• INSTRUCTIONS FOR THE TASK: What you return should match the entries below exactly, only without the images.

(Stored data entries)
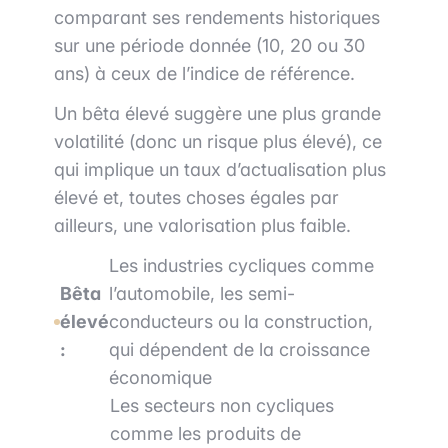
comparant ses rendements historiques
sur une période donnée (10, 20 ou 30
ans) à ceux de l’indice de référence.
Un bêta élevé suggère une plus grande
volatilité (donc un risque plus élevé), ce
qui implique un taux d’actualisation plus
élevé et, toutes choses égales par
ailleurs, une valorisation plus faible.
Les industries cycliques comme
Bêta
l’automobile, les semi-
élevé
conducteurs ou la construction,
:
qui dépendent de la croissance
économique
Les secteurs non cycliques
comme les produits de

• TASK OUTPUT:
comparant ses rendements historiques
sur une période donnée (10, 20 ou 30
ans) à ceux de l’indice de référence.
Un bêta élevé suggère une plus grande
volatilité (donc un risque plus élevé), ce
qui implique un taux d’actualisation plus
élevé et, toutes choses égales par
ailleurs, une valorisation plus faible.
Les industries cycliques comme
Bêta
l’automobile, les semi-
élevé
conducteurs ou la construction,
:
qui dépendent de la croissance
économique
Les secteurs non cycliques
comme les produits de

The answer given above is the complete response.